When you attend a massage therapist, you’ll first talk about your medical history and what your goals are from the sessions. Like any other therapist, your massage therapist will develop a treatment plan and talk you through it. Ensure you ask any questions you have and raise any concerns. It’s important you feel as relaxed as possible during the massage so addressing worries beforehand can be beneficial.
Physical therapists are experts in handling pain, finding the source of the pain and treating your body holistically. Physical therapy can be very beneficial in managing chronic pain by promoting joint movement, using exercises to reduce stiffness and improve muscle strength – all of which can reduce your pain and improve your mobility which may help with daily activities.

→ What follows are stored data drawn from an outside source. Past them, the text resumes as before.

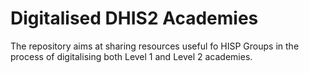 # Digitalised DHIS2 Academies

The repository aims at sharing resources useful fo HISP Groups in the process of digitalising both Level 1 and Level 2 academies.
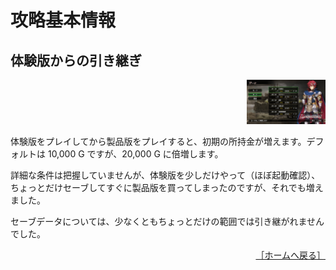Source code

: # 攻略基本情報

## 体験版からの引き継ぎ

<div align="right">
  <img src="../images/Basics/20000G.jpg" width="25%">
</div>

体験版をプレイしてから製品版をプレイすると、初期の所持金が増えます。デフォルトは 10,000 G ですが、20,000 G に倍増します。

詳細な条件は把握していませんが、体験版を少しだけやって（ほぼ起動確認）、ちょっとだけセーブしてすぐに製品版を買ってしまったのですが、それでも増えました。

セーブデータについては、少なくともちょっとだけの範囲では引き継がれませんでした。

<div align="right">
  <a href="../README.md">［ホームへ戻る］</a>
</div>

Massage therapy can involve varying degrees of pressure. Some people find certain forms of massage, such as deep tissue massage, to be painful. Massage doesn’t have to be painful to be therapeutic, so be sure to tell your therapist the type of touch you prefer (light touch, firm pressure, hard pressure). Lighter may be more relaxing and therefore more beneficial, depending on your situation. People with certain pain conditions such as fibromyalgia or chronic fatigue syndrome may only be able to tolerate light pressure.